A committee at Dublin's Mater Hospital meets today to discuss the controversial deferment of a cancer treatment trial.
The clinical trials advisory group will reconsider its decision to delay the trial of lung cancer treatment Tarceva on religious grounds.
The committee, chaired by the hospital's chief executive Brian Conlan, decided at the end of September that the wording of an information leaflet for patients involved in the trials was counter to the hospital's Catholic ethos.
The leaflet said female participants would have to agree to use birth control since the drug could affect an unborn child.
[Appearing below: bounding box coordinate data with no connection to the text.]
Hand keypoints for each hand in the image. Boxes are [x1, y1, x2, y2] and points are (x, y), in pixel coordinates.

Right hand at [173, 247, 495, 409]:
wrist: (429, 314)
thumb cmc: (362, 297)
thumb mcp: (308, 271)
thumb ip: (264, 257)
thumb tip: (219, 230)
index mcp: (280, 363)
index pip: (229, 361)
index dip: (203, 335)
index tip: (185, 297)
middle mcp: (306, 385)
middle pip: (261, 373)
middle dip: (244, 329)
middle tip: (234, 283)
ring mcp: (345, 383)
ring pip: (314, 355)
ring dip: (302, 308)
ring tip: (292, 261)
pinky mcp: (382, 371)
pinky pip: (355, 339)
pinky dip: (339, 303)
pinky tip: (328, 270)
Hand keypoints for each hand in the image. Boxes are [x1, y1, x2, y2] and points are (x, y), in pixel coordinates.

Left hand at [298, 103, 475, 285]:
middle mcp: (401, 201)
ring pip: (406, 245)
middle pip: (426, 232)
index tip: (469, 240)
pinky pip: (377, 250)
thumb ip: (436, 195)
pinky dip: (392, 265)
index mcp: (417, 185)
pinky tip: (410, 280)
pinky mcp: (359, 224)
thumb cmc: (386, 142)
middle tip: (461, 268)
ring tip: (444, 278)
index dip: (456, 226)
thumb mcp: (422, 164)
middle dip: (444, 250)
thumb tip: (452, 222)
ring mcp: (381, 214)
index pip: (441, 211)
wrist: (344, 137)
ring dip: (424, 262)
The leaflet also advises that abstinence would be a suitable alternative but the hospital was still concerned that advice to use contraception was contrary to its ethos.
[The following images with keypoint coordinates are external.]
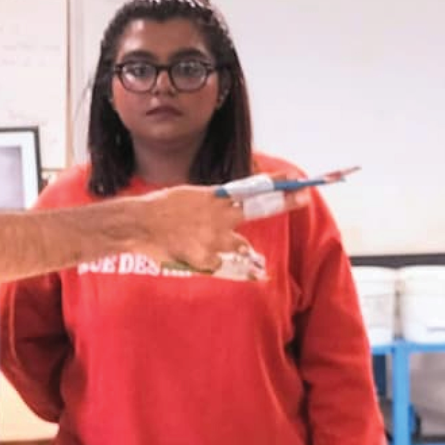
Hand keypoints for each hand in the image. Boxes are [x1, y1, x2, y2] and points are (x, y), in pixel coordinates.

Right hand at [133, 184, 308, 272]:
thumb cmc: (159, 209)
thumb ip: (211, 204)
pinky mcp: (208, 258)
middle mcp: (219, 215)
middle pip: (258, 209)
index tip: (292, 179)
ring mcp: (215, 238)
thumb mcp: (188, 197)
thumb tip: (227, 207)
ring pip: (240, 246)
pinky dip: (214, 263)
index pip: (249, 188)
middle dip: (284, 202)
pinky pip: (221, 265)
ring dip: (235, 247)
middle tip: (304, 196)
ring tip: (211, 244)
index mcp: (213, 198)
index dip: (273, 184)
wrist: (139, 225)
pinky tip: (199, 256)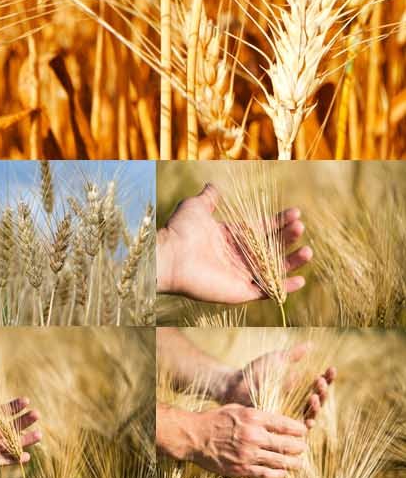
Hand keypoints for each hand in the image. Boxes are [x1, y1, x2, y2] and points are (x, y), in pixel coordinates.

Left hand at [157, 184, 310, 301]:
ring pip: (274, 269)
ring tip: (308, 251)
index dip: (280, 221)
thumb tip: (213, 185)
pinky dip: (284, 287)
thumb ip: (209, 198)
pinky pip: (267, 291)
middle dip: (288, 237)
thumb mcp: (196, 207)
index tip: (296, 213)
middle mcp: (239, 256)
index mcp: (232, 236)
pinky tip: (301, 280)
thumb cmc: (180, 230)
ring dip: (293, 261)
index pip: (263, 229)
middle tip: (301, 226)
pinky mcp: (241, 291)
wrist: (170, 256)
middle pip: (272, 247)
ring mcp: (241, 274)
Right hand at [158, 401, 307, 477]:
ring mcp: (248, 454)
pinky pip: (265, 474)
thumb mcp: (237, 409)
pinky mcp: (241, 469)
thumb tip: (276, 421)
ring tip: (300, 464)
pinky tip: (283, 473)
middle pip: (285, 444)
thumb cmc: (215, 419)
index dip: (298, 429)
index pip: (284, 424)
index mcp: (253, 418)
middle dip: (298, 447)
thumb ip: (257, 415)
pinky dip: (277, 474)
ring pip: (279, 461)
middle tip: (304, 448)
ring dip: (292, 463)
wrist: (194, 437)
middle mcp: (253, 436)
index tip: (304, 431)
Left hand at [220, 342, 335, 423]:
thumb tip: (311, 345)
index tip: (331, 369)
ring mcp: (291, 415)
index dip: (327, 378)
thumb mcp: (276, 361)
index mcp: (299, 387)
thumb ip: (293, 355)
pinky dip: (306, 422)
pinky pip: (299, 429)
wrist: (235, 386)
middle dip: (323, 391)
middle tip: (321, 382)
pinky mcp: (283, 427)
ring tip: (314, 396)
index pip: (319, 384)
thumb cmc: (255, 372)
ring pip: (312, 414)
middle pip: (319, 400)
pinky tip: (308, 417)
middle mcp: (298, 402)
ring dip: (317, 406)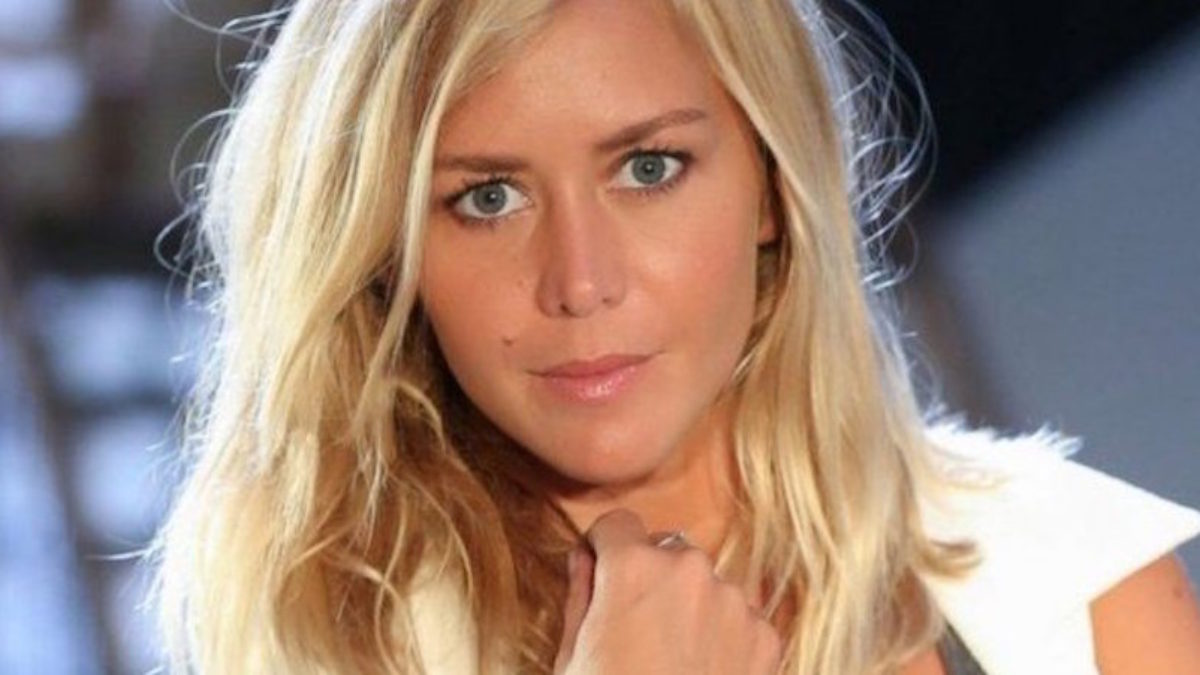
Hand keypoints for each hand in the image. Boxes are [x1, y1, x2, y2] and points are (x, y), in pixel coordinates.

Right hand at [553, 509, 782, 674]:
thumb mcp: (572, 657)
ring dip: (691, 606)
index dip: (604, 550)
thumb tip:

Roche Ireland, the company behind Tarceva, said last week that the committee "did not examine the full documentation supplied".
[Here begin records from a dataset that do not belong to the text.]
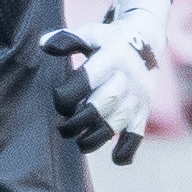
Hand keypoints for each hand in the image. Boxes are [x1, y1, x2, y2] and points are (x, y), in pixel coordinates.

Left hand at [40, 17, 160, 162]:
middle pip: (101, 106)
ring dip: (95, 138)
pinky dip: (127, 150)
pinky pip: (137, 135)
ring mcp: (137, 98)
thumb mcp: (90, 33)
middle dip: (78, 121)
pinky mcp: (143, 111)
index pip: (86, 81)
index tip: (59, 99)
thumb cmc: (109, 40)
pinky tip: (115, 158)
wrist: (147, 39)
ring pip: (116, 124)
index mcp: (110, 59)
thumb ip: (66, 39)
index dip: (68, 95)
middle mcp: (126, 80)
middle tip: (64, 128)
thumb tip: (43, 45)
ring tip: (81, 142)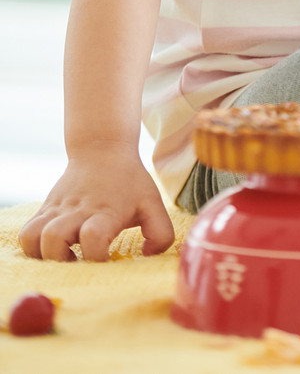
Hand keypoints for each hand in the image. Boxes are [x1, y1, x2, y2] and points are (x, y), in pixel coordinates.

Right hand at [18, 147, 174, 261]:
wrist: (102, 148)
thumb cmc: (130, 181)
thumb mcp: (152, 202)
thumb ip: (160, 233)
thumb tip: (147, 256)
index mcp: (105, 212)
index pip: (93, 237)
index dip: (96, 256)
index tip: (105, 260)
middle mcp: (78, 211)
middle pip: (54, 238)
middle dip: (61, 260)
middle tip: (78, 263)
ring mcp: (58, 210)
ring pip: (33, 237)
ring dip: (43, 255)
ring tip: (63, 257)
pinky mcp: (45, 210)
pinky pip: (26, 233)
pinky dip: (32, 248)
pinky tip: (52, 249)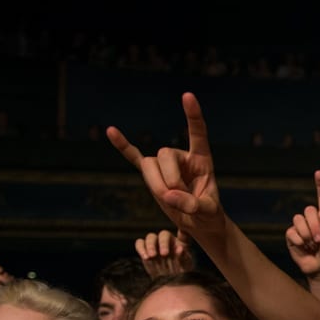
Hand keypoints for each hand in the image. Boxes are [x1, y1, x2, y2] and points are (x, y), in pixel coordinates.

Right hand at [108, 93, 225, 241]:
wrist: (198, 223)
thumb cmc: (208, 214)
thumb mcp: (208, 212)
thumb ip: (194, 204)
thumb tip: (169, 196)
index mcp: (202, 158)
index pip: (197, 132)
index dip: (193, 115)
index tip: (187, 96)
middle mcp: (182, 156)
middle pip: (164, 154)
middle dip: (169, 179)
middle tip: (179, 199)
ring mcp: (165, 165)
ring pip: (149, 165)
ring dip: (156, 185)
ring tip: (168, 201)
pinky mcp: (152, 175)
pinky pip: (135, 158)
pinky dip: (124, 147)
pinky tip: (111, 131)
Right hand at [136, 229, 196, 278]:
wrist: (172, 279)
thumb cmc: (182, 269)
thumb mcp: (186, 265)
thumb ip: (184, 257)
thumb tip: (180, 249)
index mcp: (178, 241)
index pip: (178, 235)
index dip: (173, 238)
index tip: (168, 251)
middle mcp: (166, 240)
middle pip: (163, 235)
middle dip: (162, 244)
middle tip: (163, 255)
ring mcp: (155, 244)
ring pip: (150, 237)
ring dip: (150, 246)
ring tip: (151, 257)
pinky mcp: (145, 249)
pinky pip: (140, 244)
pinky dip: (141, 248)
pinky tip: (145, 258)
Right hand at [285, 170, 319, 276]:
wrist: (319, 269)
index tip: (319, 173)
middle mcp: (312, 219)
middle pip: (308, 210)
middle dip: (315, 226)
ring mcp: (300, 226)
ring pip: (299, 219)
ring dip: (307, 234)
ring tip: (312, 244)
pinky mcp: (291, 235)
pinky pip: (292, 232)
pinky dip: (299, 240)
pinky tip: (303, 247)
An leaflet with an alternative wording is to be presented to the committee at today's meeting, and it could be sufficient for the trial to resume. The trial involves a small number of patients and is already under way at hospitals in Cork, Galway and Tallaght, and at Beaumont and St James's hospitals.
The Mater was the focus of more unwelcome publicity today when it emerged a heart patient was forced to wait for treatment in a storeroom.
Labour TD Joe Costello said the man, who had collapsed at home, was put in the storeroom because there was no room in the emergency ward.
He was told he was 35th in line for treatment and would have to wait on the chair for three or four days but chose to check himself out, Mr Costello said. "This is the sad and sorry state of our emergency medicine," the TD said.